**EXERCISE BRIEF**
Using the data below, copy each line that includes the word "shoulder".

**DATASET**
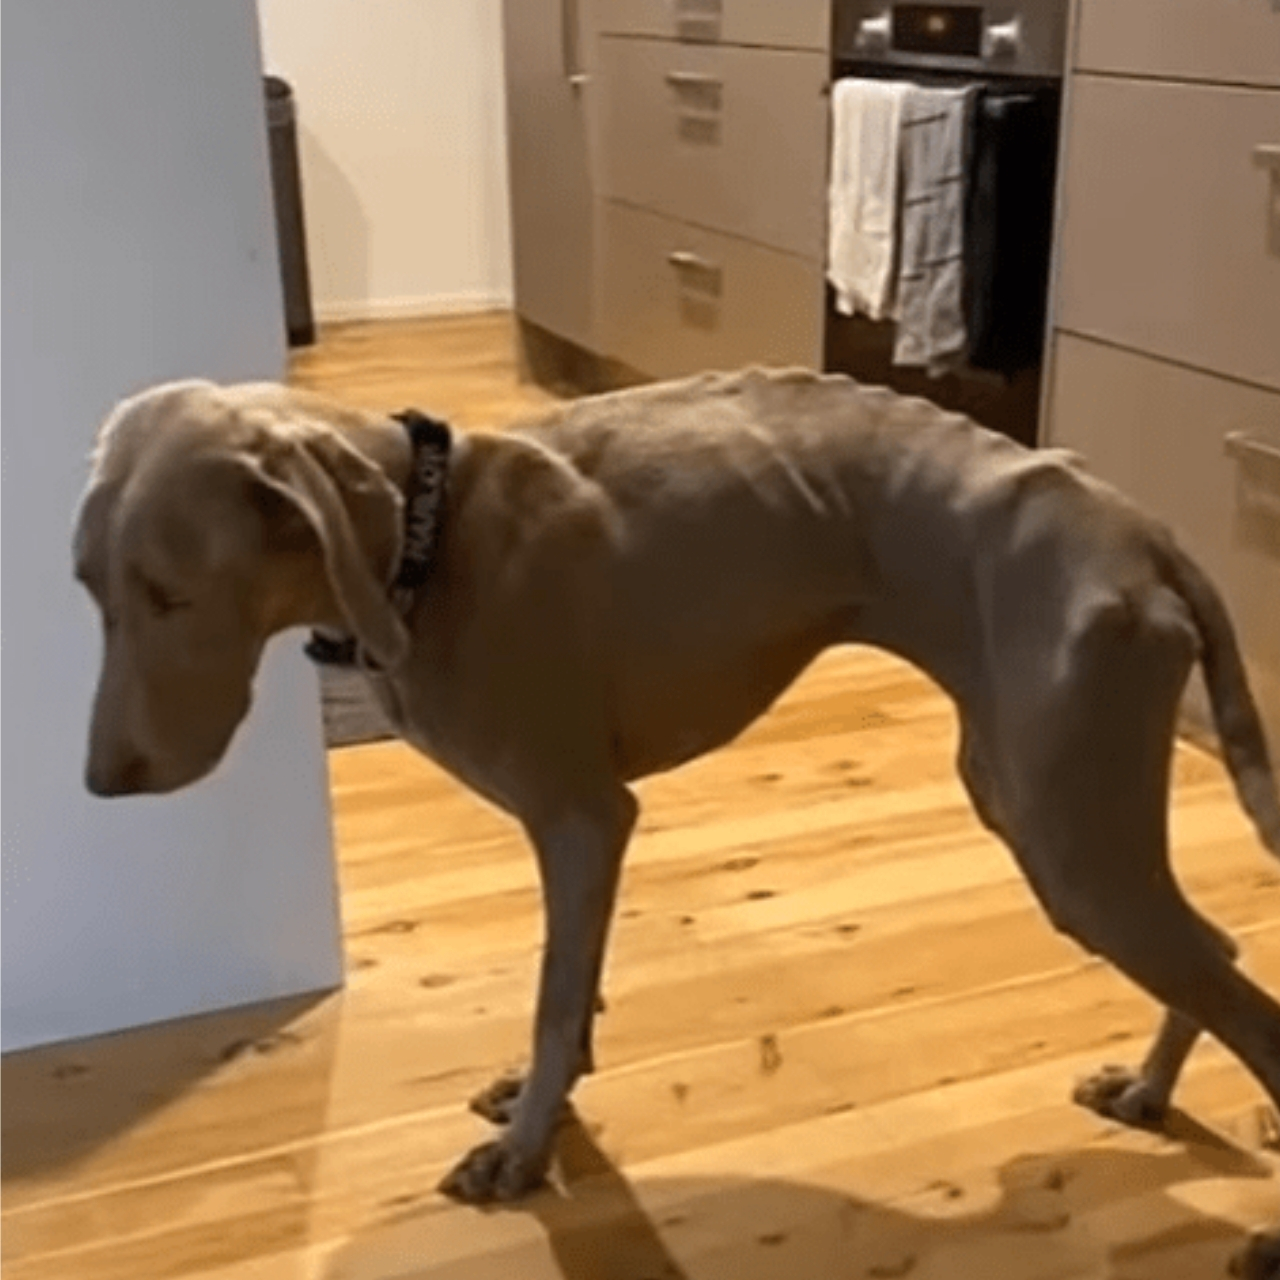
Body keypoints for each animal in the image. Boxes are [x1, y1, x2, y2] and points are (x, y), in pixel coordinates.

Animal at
...
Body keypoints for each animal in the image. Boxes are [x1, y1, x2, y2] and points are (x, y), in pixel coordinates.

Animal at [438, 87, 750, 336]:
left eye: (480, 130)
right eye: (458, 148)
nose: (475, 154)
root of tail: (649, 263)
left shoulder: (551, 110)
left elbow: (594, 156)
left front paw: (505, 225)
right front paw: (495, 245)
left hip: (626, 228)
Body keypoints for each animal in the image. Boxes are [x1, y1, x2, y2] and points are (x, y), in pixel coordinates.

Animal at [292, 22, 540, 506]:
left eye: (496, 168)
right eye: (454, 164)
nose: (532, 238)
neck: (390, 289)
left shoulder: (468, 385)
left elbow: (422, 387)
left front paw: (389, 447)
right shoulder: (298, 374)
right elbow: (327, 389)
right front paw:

**YOUR SOLUTION**
left shoulder: (551, 110)
left shoulder: (468, 385)
right shoulder: (298, 374)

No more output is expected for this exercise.